"سيأتي إلى" - Traduction Arabe en Turc

    • gelecek
        
    • gelir
        
    • gelsin
        
    • geleceğini
        
    • ya geliyor
        
    • gelecektir
        
    Sabah 4'te evime gelecek. Open Subtitles ، نعم ، تعال وشاهد بنفسك سيأتي إلى منزلي الرابعة هذا الصباح
    Yeni ihtiyar kim ve ne zaman buraya gelecek? Open Subtitles إذاً من هو الشيخ الجديد و متى سيأتي إلى هنا ؟
    George benim için piyanoyu almış ve doğrudan buraya gelecek. Open Subtitles لقد اشترى لي "جورج" البيانو، و سيأتي إلى هنا مباشرةً
    Buraya gelir hemen Başkomiser Kenji'yi öldürürdü. Open Subtitles لـ كان سيأتي إلى هنا و يقتل المشرف كينجي مرة واحدة
    - Ama denemeye değer. - Buraya niye gelsin ki? Open Subtitles حسناً ، ذلك يستحق المحاولة لماذا سيأتي إلى هنا؟
    Birkaç ay sonra, Princeton Üniversitesi'nde profesör ve bu çalışmanın yazarlarından olan Eldar Shafir'in Hollanda'ya, yaşadığım yere geleceğini duydum. TED بعد بضعة أشهر، سمعت أن إلدر شافير، أستاذ في جامعة برنستون وأحد باحثي هذه الدراسة، كان سيأتي إلى هولندا، حيث أعيش.
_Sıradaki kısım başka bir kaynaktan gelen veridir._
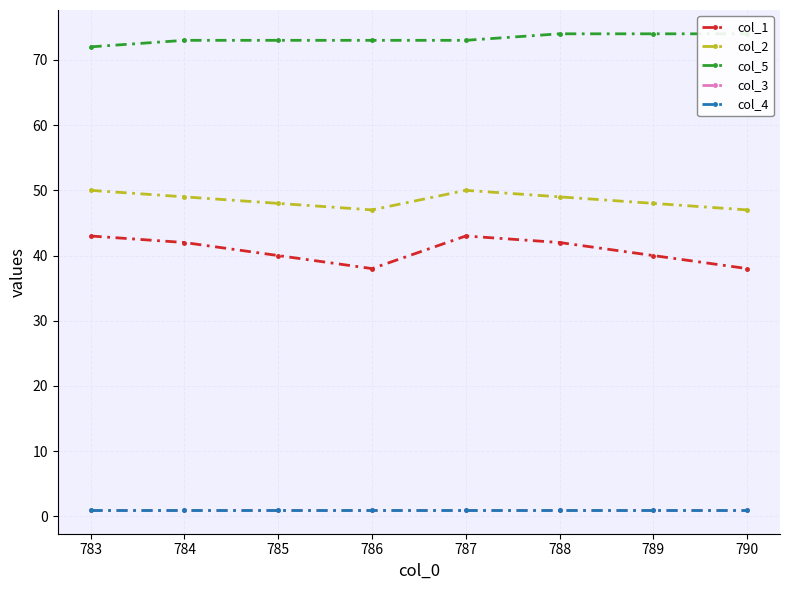

True or false: col_3 has more than 1 points higher than both neighbors.

False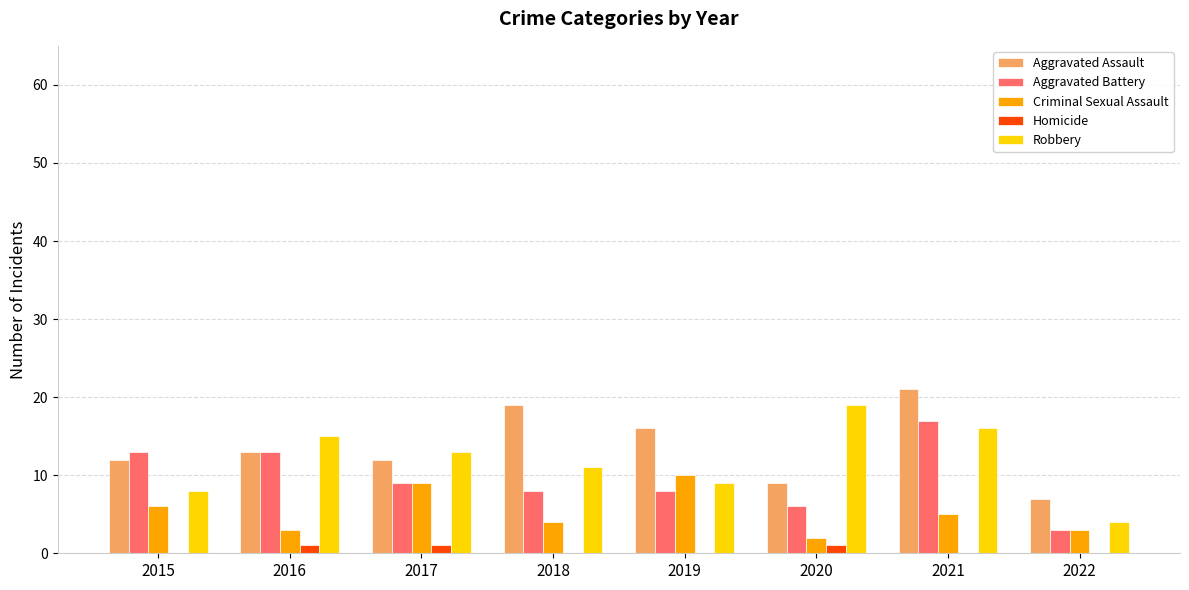

What are all the series names shown in the legend?

Aggravated Assault, Aggravated Battery, Criminal Sexual Assault, Homicide, Robbery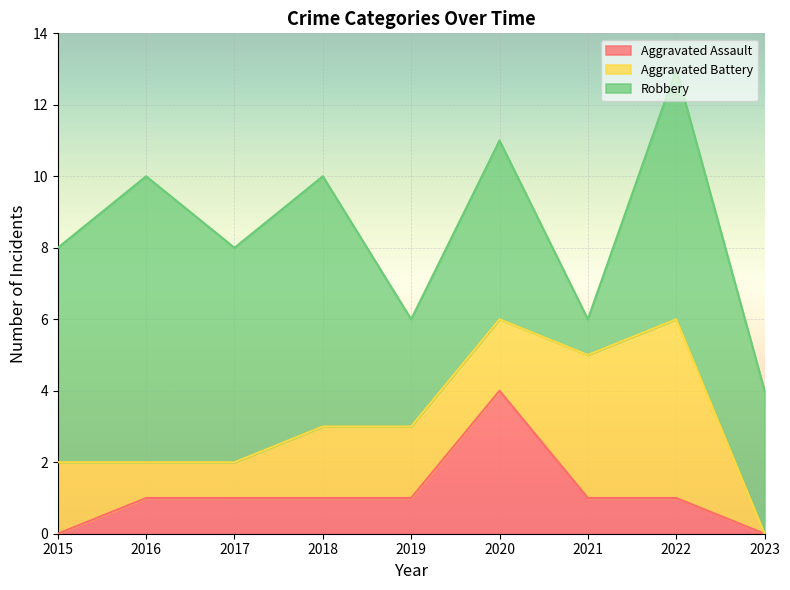

What is the value of the Aggravated Assault point at the 3rd from the left?

1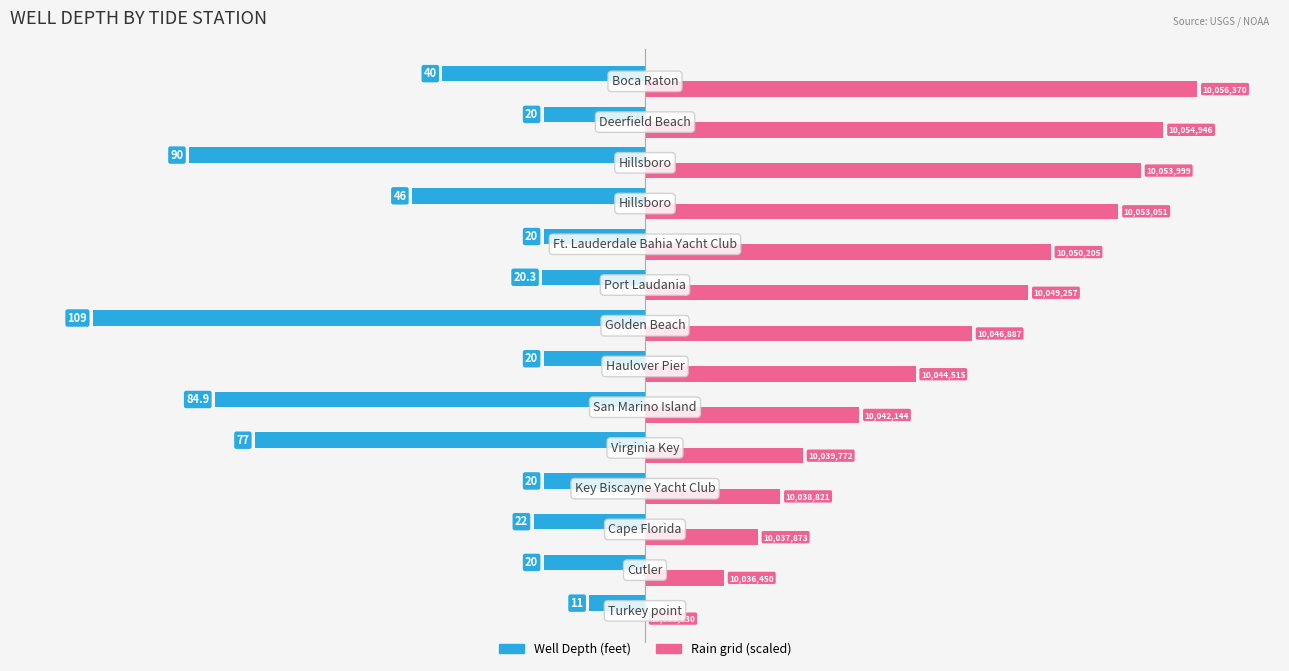

What are all the series names shown in the legend?

Well Depth (feet), Rain grid (scaled)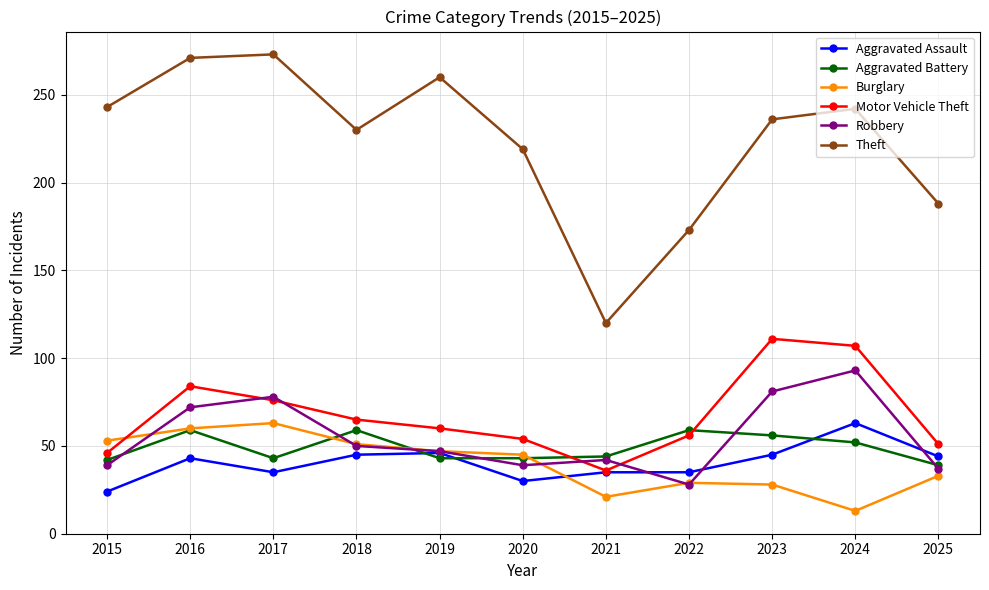

Where is the first local minimum for Motor Vehicle Theft?

2021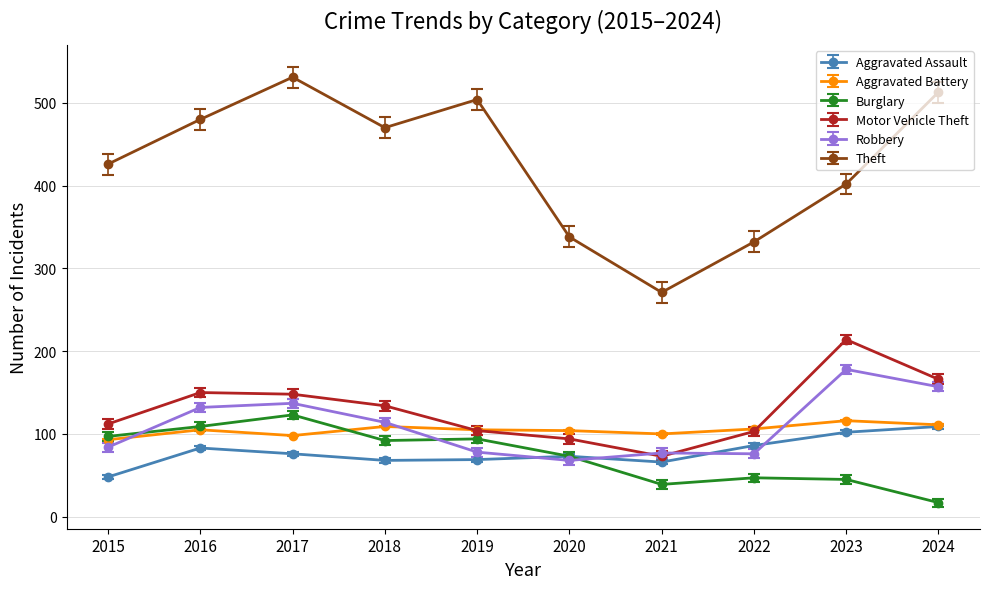

What is the total value across all series at 2017?

1113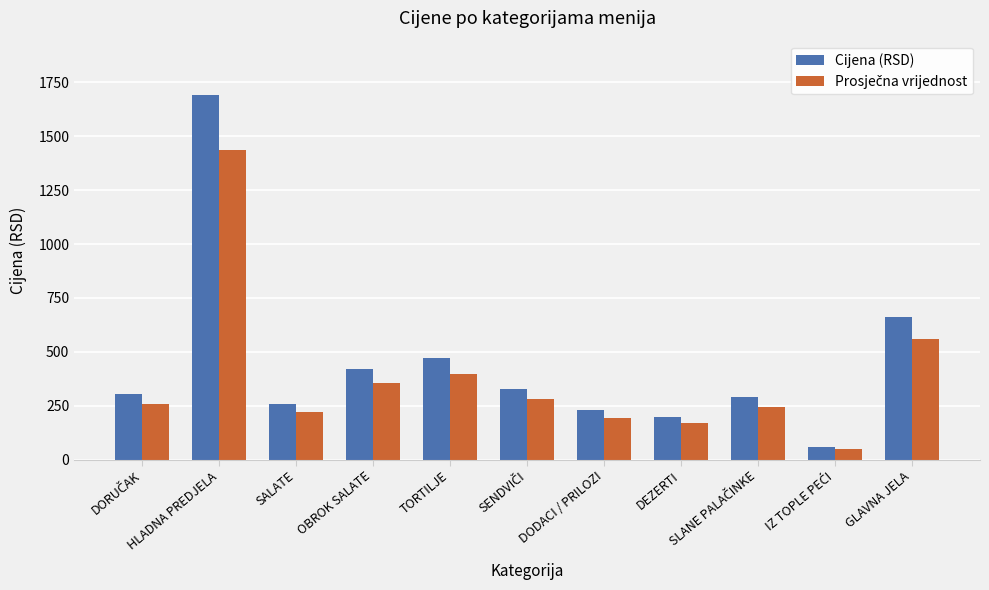

What is the spread (max minus min) of values at GLAVNA JELA?

99.0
    Marmaro Bale'si ilk kez Prag'dan Londra'ya geliyor. Open Subtitles باليه الماراما سيأتي إلى لندن لاول مرة من البراغ
    Ya o buraya gelecektir ya da kadın ona gidecektir. Open Subtitles سيأتي إلى هنا أو ستذهب هي إليه
    Gerek yoktu. 20 dakika içinde sunum yapmak için morga gelecek. Open Subtitles لا نحتاج إلى ذلك , هو سيأتي إلى المشرحة خلال 20 دقيقة لتقديم عرض
    Diğer iki çocuğu öldürdükten sonra en son buraya gelecek. Open Subtitles سوف يقتل الصبيين الآخرين وبعدها سيأتي إلى هنا.
    Patron çikolata kutusu için buraya gelecek. Open Subtitles . الرئيس سيأتي إلى هنا من أجل علبة الشوكلاته
    Sence buraya her hafta nasıl gelecek, yılın annesi? Open Subtitles وكيف تظنين بأنه سيأتي إلى هنا كل اسبوع يا ام العام؟
    Yardım çağırıp buraya gelecek. Open Subtitles قال أنّه سيحصل على دعم ومن ثمّ سيأتي إلى هُنا.
    Kuzey'de beklediğimizi sanacak ve vadi tarafından gelecek. Open Subtitles هو يعتقد أننا سننتظره في الشمال حيث أنه سيأتي إلى أسفل الوادي
    Haber alınca yanında bir kaç dedektifle gelecek. Open Subtitles و عندما يفعل، سيأتي إلى هنا مع بضعة محققين.
    Kazandığını alıp gidemeyecekse kim gelir buraya? Open Subtitles من سيأتي إلى هنا إذا كان يعجز عن المغادرة مع أرباحه؟
    Kocam yakında gelir ve o bir polis! Open Subtitles زوجي سيأتي إلى البيت قريبا، وهو شرطي
    Sağlık müfettişi birazdan gelir benim de "A" almam lazım. Open Subtitles مفتش الصحة سيأتي إلى هنا قريباً، A" وأنا في حاجة للحصول على علامة".
    Neden buraya gelsin ki? Open Subtitles لماذا سيأتي إلى هنا؟
    Neden buraya gelsin ki? Open Subtitles لماذا سيأتي إلى هنا؟
    Anne benimle tartışma. Kimin geleceğini bilmiyoruz. Open Subtitles لاتجادليني ياأمي نحن لانعرف من سيأتي إلى هنا
    Bernard bugün buraya geleceğini söyledi mi? Open Subtitles هل قال بيرنارد أنه سيأتي إلى هنا اليوم ؟
    Meseleyi kişisel olarak görüşmek için Capua'ya geliyor. Open Subtitles سيأتي إلى (كابوا) من أجل ذلك ليناقش المسألة شخصياً
    Buraya da gelecektir. Open Subtitles سيأتي إلى هنا أيضًا.